戦いの道具としてだけではなく、祝いや儀式の場でも用いられてきました。平安時代には、世継ぎの誕生の際に「御剣(みかはし)」とよばれる刀を贈り、生まれた子どもへの加護や一族の繁栄を願うならわしが、天皇家をはじめとする貴族の間でありました。現在でも、天皇家や宮家では「賜剣(しけん)の儀」とよばれる儀式があり、子どもが生まれた際は打ち卸し(新作)の短刀が贈られています。

また、日常生活の中でも、太刀を佩いている雛人形の内裏や、魔除けの弓とともに手に持っている五月人形の姿を見ることができます。

 

室町以降の刀剣の主流となった打刀

室町時代に入ると、槍や鉄砲での戦いが増え、馬上戦から徒歩(かち)部隊中心の戦いへと変わっていきました。そのため、戦いの道具である刀の形も変化し、打刀(うちがたな)が主流となっていきました。

打刀は地上での使用を前提として作られているので、太刀に比べて反りが浅く、長さも短くなっています。江戸中期以降の打刀は両手で扱うことを想定して作られているので、重量感があります

打刀が隆盛するのは日本各地で覇権争いが激しくなった室町後期のことです。この頃には、打刀もそれまでの平造りから鎬造が主流となり、大量に作られるようになっていきました。

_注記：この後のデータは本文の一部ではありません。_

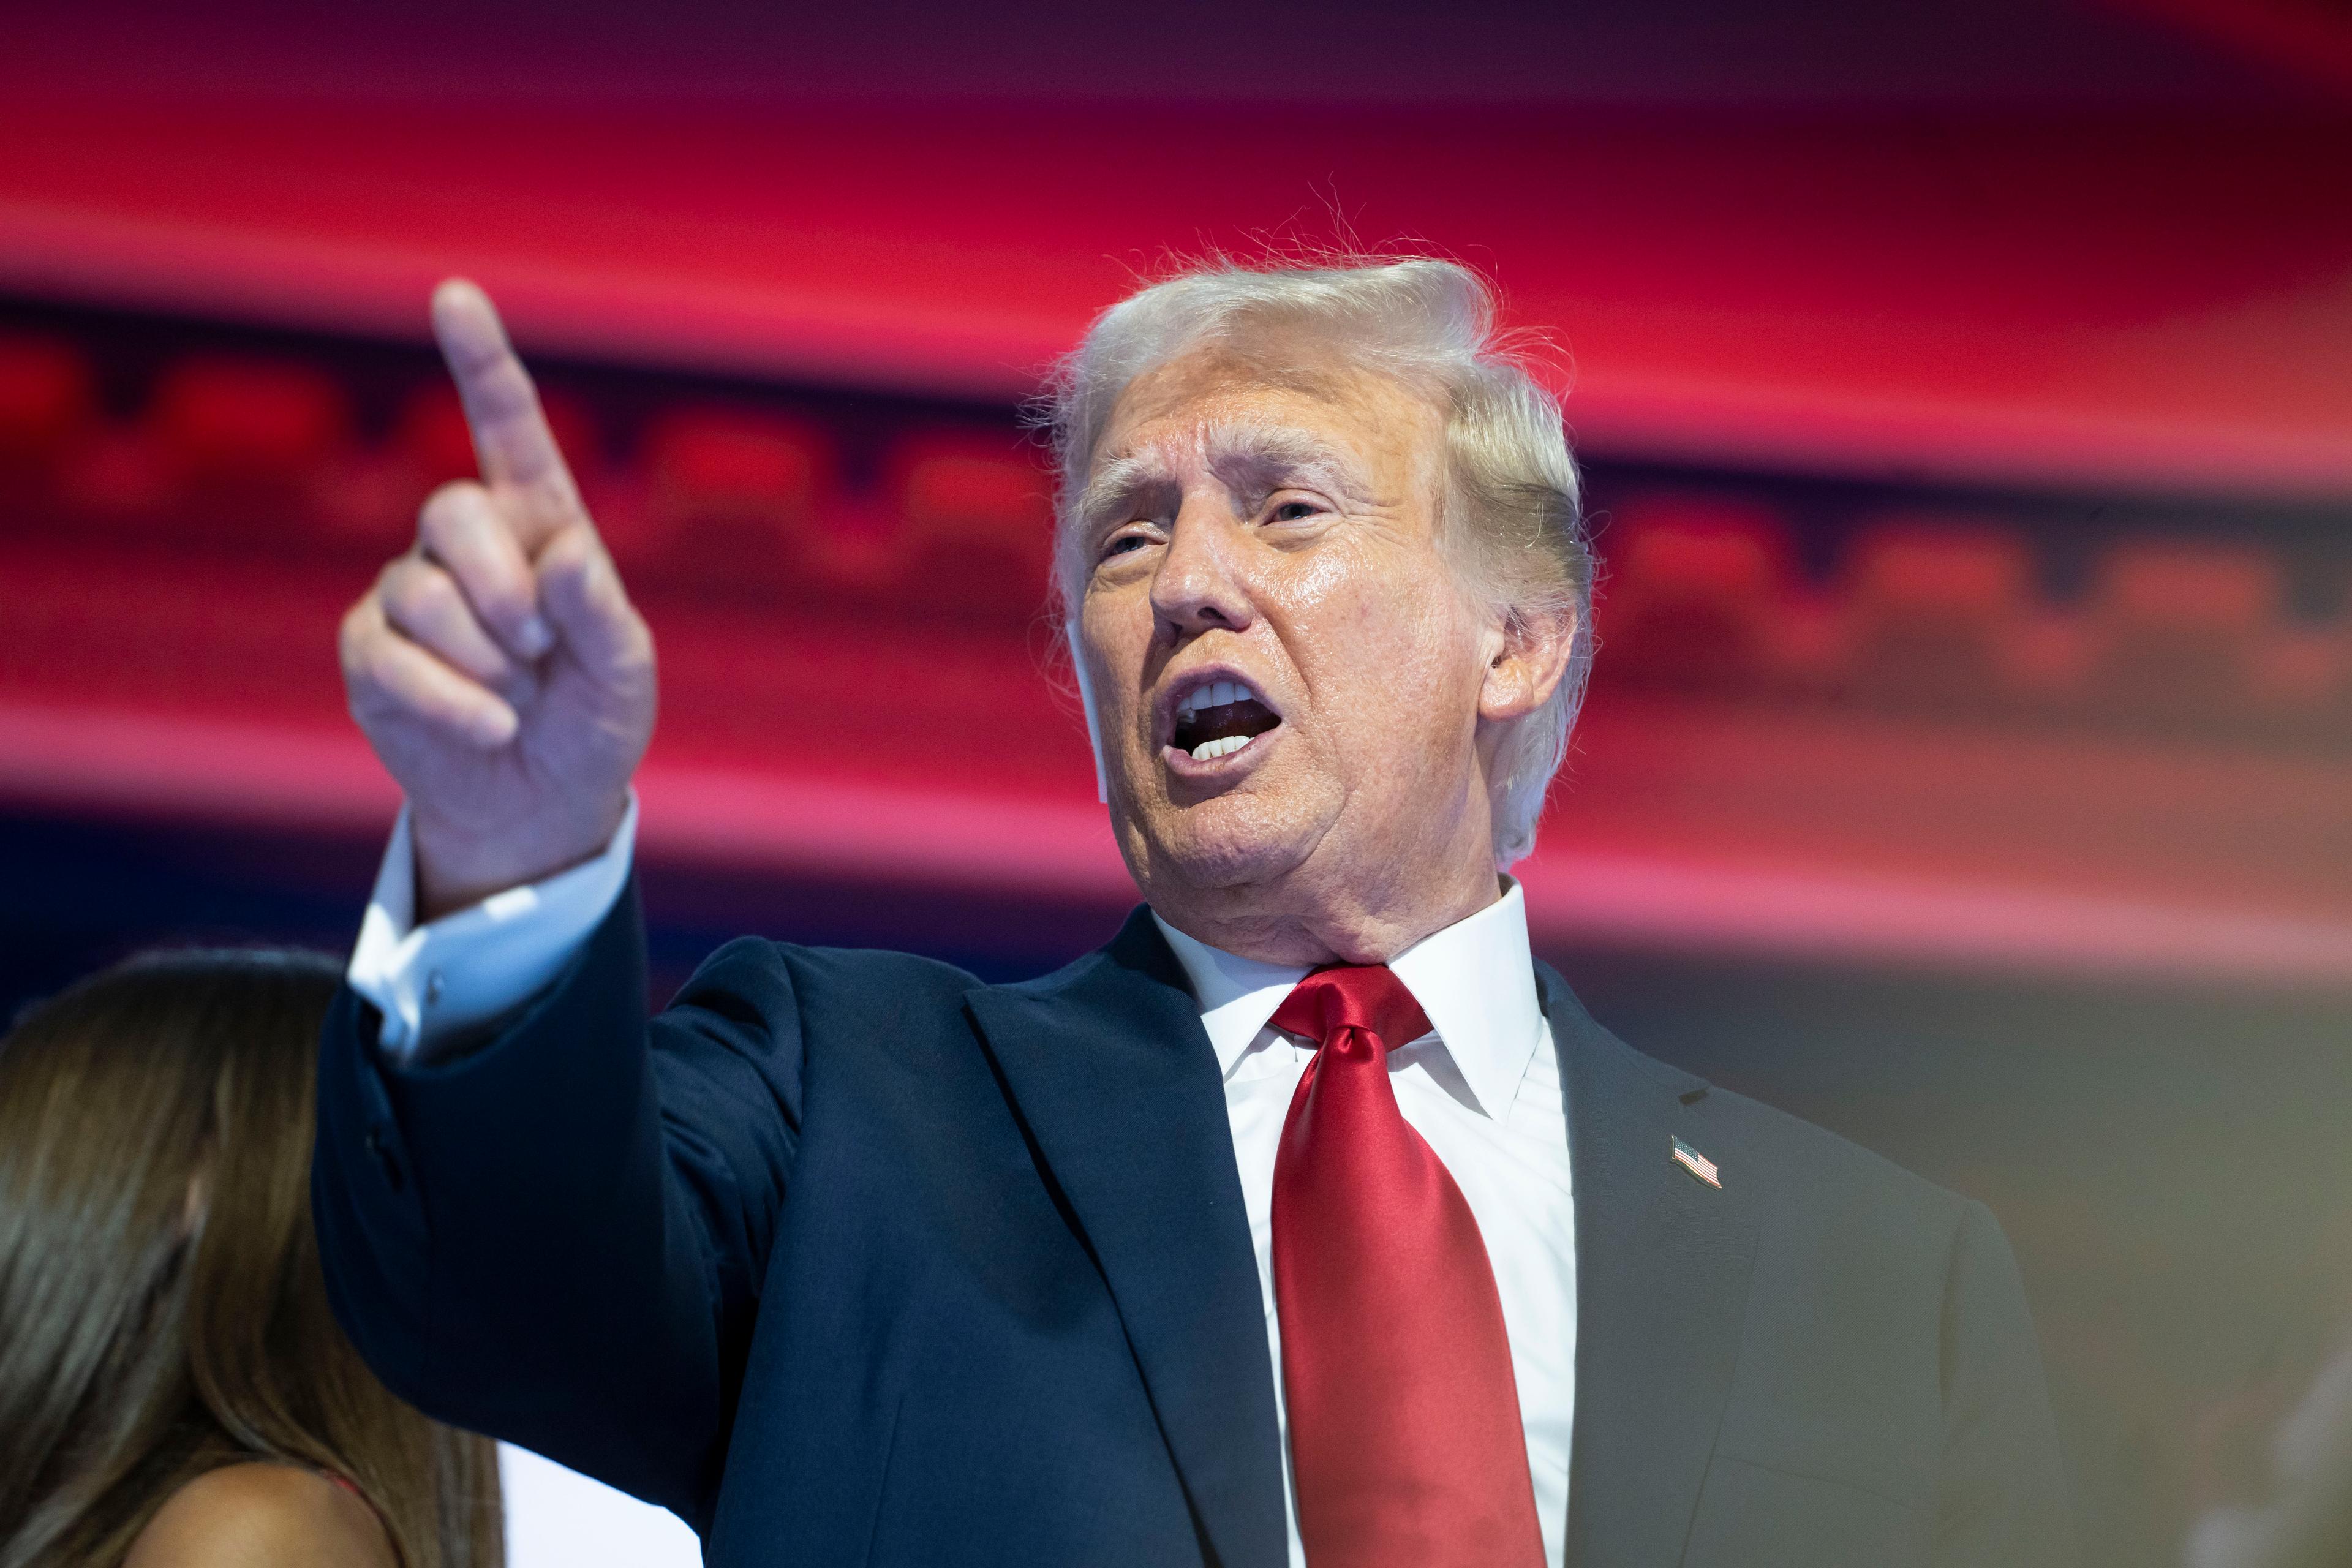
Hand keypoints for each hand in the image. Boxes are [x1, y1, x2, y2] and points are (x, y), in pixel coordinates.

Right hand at [340, 281, 655, 919]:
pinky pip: (393, 657)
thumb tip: (565, 554)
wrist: (544, 802)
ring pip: (421, 591)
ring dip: (486, 659)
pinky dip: (453, 701)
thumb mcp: (626, 670)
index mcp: (540, 525)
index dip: (482, 362)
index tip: (455, 295)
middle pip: (452, 510)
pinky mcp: (369, 651)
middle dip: (502, 586)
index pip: (508, 428)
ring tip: (518, 696)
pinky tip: (489, 726)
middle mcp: (467, 545)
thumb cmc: (593, 720)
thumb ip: (603, 611)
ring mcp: (408, 593)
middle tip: (538, 647)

また、織田信長の愛刀として名高い「へし切り長谷部」のように、太刀の茎(なかご)を磨り上げて打刀に直して使うということも多く行われました。この磨り上げは、長すぎる打刀の帯刀を幕府が禁止したため、江戸時代にも盛んにおこなわれました。

つまり、現在打刃として残っているものの中には、元々打刃として作られたものと、元々は太刀だったが磨き上げられて打刃になったものの二種類があるのです。見分け方は、銘がどちらにあるか、無銘であれば反りで判断します。

打刃は刀の反りが浅く、太刀は反りが深いという違いがあります。また、銘がある場合、体に対して銘を外側にして差した状態で刃が上を向いているのが打刃、下を向いているのが太刀、という見分け方もありますが、これには例外もあり、打刃を刃を下に向けて帯びる天神差しという差し方もあったそうです。

 

それ以外の時の脇差や短刀といった刀剣の特徴

刀剣は歴史的には関ケ原の戦い(1600年頃)より以前に作られた古刀と、それ以降に作られた新刀とに区別されています。脇差(わきざし)は、約30㎝以上60㎝以下の刀剣のことをいいますが、作られた時代によってその形状はかなり違ったものとなっています。

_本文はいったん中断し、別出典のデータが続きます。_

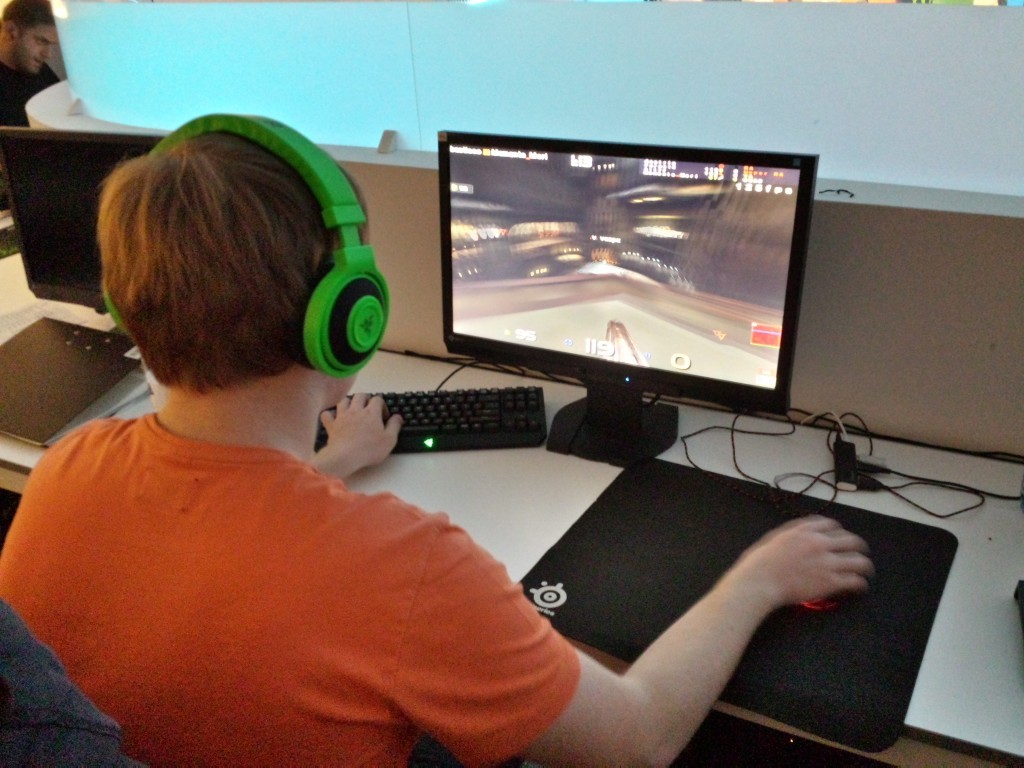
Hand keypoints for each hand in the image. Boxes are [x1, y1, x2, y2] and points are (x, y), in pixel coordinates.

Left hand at [311, 393, 402, 478]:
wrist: (345, 456)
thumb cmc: (369, 449)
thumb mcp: (389, 440)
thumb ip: (395, 426)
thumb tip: (398, 417)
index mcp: (371, 412)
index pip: (378, 399)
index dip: (382, 405)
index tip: (384, 417)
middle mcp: (356, 410)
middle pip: (360, 395)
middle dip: (366, 399)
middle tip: (369, 409)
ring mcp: (342, 416)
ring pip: (344, 401)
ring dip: (349, 403)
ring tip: (353, 410)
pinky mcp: (331, 425)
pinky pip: (327, 414)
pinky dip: (330, 414)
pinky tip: (334, 418)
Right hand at [726, 515, 873, 611]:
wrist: (760, 581)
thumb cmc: (759, 562)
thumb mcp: (774, 538)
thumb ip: (791, 534)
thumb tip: (799, 536)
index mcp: (805, 530)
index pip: (831, 525)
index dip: (838, 531)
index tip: (839, 538)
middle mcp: (820, 543)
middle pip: (851, 540)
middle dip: (858, 547)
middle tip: (859, 553)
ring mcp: (828, 563)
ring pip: (859, 561)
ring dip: (865, 566)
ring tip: (865, 571)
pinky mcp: (831, 582)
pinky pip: (855, 581)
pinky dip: (860, 584)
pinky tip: (859, 587)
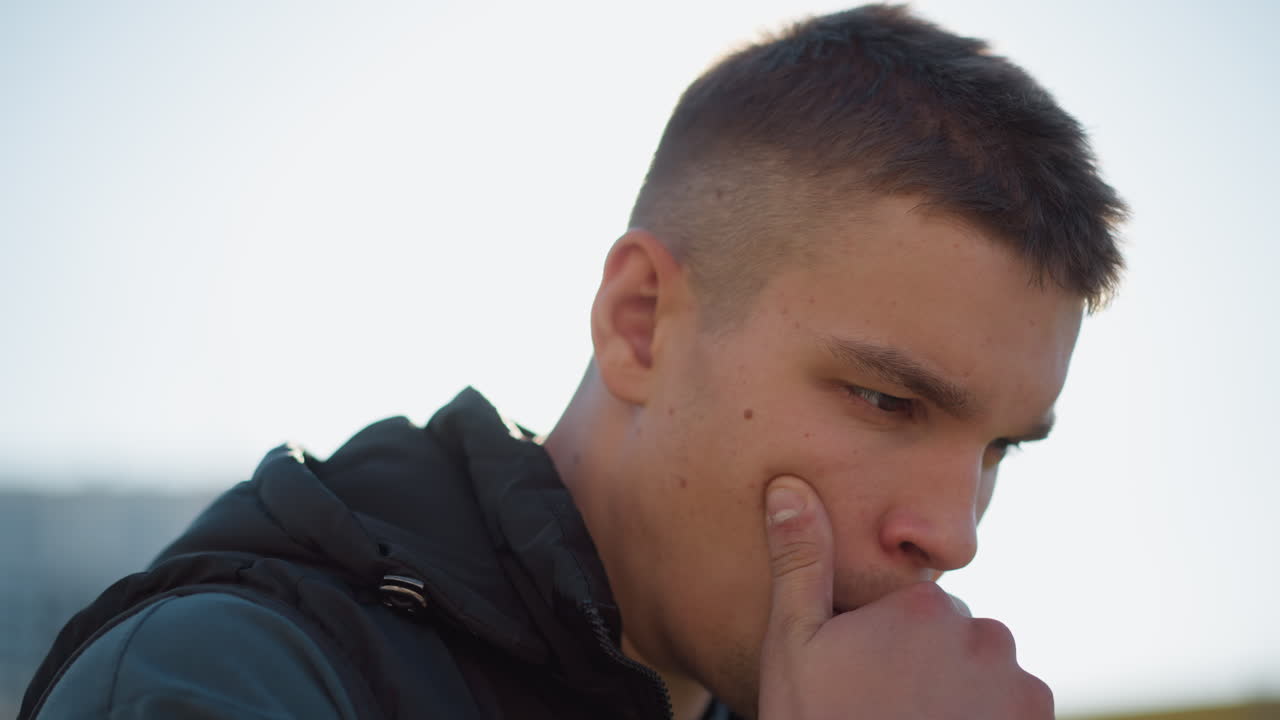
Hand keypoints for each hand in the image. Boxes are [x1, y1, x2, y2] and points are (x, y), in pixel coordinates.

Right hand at [757, 475, 1052, 719]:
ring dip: (964, 695)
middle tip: (886, 708)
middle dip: (931, 666)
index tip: (862, 682)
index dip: (886, 646)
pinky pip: (1014, 708)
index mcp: (924, 607)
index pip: (917, 609)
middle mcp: (984, 636)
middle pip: (957, 639)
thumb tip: (790, 486)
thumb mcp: (794, 646)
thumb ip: (801, 561)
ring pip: (989, 674)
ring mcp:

例えば、南北朝や室町の脇差は短刀に近い形状で、約30㎝より少し長いくらいの平造りの刀ですが、江戸時代の脇差は打刃に近い形状で、約60㎝近い鎬造の刀です。また、武士は公の場に出る時、大刀とよばれる打刃と小刀とよばれる脇差を差すことが義務付けられていました。

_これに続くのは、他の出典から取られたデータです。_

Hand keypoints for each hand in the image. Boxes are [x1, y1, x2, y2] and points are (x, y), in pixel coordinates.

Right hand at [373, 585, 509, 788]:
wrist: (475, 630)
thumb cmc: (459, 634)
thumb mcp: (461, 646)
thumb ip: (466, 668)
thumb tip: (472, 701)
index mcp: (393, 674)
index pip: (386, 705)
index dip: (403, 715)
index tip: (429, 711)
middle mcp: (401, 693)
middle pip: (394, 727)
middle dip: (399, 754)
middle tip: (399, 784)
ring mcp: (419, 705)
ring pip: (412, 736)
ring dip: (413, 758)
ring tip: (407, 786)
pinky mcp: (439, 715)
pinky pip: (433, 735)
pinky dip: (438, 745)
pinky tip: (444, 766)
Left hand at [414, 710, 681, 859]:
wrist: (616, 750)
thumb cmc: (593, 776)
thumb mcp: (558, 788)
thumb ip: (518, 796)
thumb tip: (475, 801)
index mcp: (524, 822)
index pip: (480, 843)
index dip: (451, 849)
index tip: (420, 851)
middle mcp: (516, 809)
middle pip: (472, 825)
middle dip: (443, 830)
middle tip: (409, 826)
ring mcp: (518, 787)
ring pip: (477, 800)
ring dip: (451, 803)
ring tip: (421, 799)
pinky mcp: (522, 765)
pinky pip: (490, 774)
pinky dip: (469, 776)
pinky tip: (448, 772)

この頃は、武器というより武士の象徴としての役割が強く、実用性より美術品としての美しさを求められるようになりました。大小を差すことを許されていたのは武士だけでしたが、脇差は武士以外の身分の者も持つことが許されていたこともあり、多くの脇差が作られています。豊かな財力を持つ豪商が刀工のスポンサーになるなどしたため、技巧を凝らした美しい日本刀など数多くの名品も生まれています

短刀は刃渡りが30㎝以下の日本刀をいいます。ナイフのような平造りで、反りもあまりありません。戦国武将たちにとって、短刀の名手と謳われた新藤五国光や粟田口吉光らが生み出す短刀は憧れでした。太刀に比べると小さく単純な形状ですが、国宝や重要文化財に指定されているものも多数あるほど、大変美しいものです。

 

買取時に知りたい刀剣が作られた時代は、使用法や時代背景を受けての流行から見分けられます。馬上での戦いが主流だった南北朝までは長く反りの深い、片手で扱いやすい軽い刀が用いられていました。

それ以降、鉄砲など地上での戦いが主流になると、刀はそれまでに比べて短く反りが浅い、重量感のあるものに変化していきました。また平和な時には美術品としての美しさを求められるなど各時代によって特徴があります。